Central Bank Wizards Strike

Monday, July 9, 2012 - 00:00 -- BY ALY KHAN SATCHU

The Wizard of Oz is a 1939 American musical film produced by Metro-Goldwyn-Mayer. Its the story of a Kansas farm girl Dorothy Gale (Judy Garland), who is told of the mysterious Wizard of Oz in the Emerald City and sets off down the yellow brick road to find him. After a series of adventures and eventual triumph, Dorothy returns from her adventures to the wizard's chamber. Toto opens a curtain, revealing him to be an ordinary man (Frank Morgan) operating a console of wheels and levers while speaking into a microphone.

I watched the Wizard of Oz only when I was an adult but it is a very rare pleasure. There are many lessons in the c20th Hollywood fable but most important of which is the discovery that the wizard was not a real wizard but a pretend one. That was Dorothy's rite of passage into adulthood.

This week, the Central Bank wizards of the world swung into action. The Bank of England injected £50bn of electronic money into the UK and the grand total is now £375b. Mario Draghi of the ECB said euro-bloc economic growth “continues to remain weak with heightened uncertainty” and downside risks had appeared [As far as I am aware those downside risks appeared an eternity ago], whilst cutting its main refinancing rate by a quarter-percentage point to a record low 0.75% and said it will no longer pay interest on overnight deposits. In fact the German Schatz [Which is the German 2 year note] is now yielding negative 0.01%, which is an extraordinary thing. I once had to lend money at -15% in Japan but that's another story. I had to make a presentation to Paul Tucker of the Bank of England about it and in point of fact. The People’s Bank of China cut its key interest rate for the second time in a month, on the same day. And even here, on the frontier, we got a 150 basis points cut.

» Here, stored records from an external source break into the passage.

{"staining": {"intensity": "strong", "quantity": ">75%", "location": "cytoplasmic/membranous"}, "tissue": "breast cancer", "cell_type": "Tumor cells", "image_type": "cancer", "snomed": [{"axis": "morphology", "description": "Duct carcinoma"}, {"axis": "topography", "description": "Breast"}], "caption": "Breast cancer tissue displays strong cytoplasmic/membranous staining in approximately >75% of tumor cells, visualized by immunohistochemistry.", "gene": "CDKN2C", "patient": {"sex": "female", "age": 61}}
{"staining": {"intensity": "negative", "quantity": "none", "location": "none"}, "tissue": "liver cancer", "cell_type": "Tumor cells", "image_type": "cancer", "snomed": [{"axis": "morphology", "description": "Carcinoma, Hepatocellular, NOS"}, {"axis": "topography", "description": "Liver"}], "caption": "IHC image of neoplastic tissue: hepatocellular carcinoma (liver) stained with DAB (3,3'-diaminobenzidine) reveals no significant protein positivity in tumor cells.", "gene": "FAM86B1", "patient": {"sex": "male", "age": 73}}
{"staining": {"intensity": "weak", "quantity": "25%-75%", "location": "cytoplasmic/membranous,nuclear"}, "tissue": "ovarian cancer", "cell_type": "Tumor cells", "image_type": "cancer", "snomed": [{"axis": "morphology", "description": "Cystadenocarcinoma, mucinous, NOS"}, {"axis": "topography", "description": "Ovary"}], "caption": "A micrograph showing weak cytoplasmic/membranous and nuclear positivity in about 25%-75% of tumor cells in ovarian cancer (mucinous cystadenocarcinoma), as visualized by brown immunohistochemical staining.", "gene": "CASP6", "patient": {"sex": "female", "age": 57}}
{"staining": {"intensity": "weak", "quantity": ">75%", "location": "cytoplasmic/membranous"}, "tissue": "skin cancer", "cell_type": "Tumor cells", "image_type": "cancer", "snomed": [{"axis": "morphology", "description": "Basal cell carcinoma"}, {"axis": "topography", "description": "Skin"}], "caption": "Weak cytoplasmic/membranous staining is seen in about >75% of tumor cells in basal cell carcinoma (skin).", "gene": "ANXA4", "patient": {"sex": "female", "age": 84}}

I believe the FED who are set to issue their next policy statement on Aug. 1 after a two-day meeting, will confirm a 3rd round of Quantitative Easing, QE3. The FED has already printed $2.3 trillion of Magic Money. I think in many places, The policy makers are now running on empty. They are at the limits of their Influence. In some places, it feels like the Titanic. Everyone is dancing, the ship is sinking and thinking if we dance fast enough, we won't sink.

In chaos theory, the butterfly effect is the sensitive dependence on initial conditions, where a small change at one place in a nonlinear system can result in large differences to a later state. The name of the effect, coined by Edward Lorenz, is derived from the theoretical example of a hurricane's formation being contingent on whether or not a distant butterfly had flapped its wings several weeks before. Hurricane winds could blow anytime from anywhere.

If the markets were really efficient, a tsunami of liquidity would be flooding into African sovereign paper. Maybe it will. Across the African continent, You will note that we are conducting an orthodox monetary policy. Here in Kenya, I think the easing cycle will total about 6% [of which we have received 25%] through year end. I think this easier policy will see the Nairobi Securities Exchange NSE 20 Index [which is the world's 3rd best performer in 2012] rally another 400 points. I think the shilling will confound everyone by behaving well and staying in an 83-88 range versus the dollar.

The price of oil remains a wild card. The Euro hit a 2 year low Friday against the dollar and the charts look really grim. I remain concerned about the Euro Shilling cross which closed at 102.98 on Friday. We sell a lot of volume into Europe and its getting very expensive.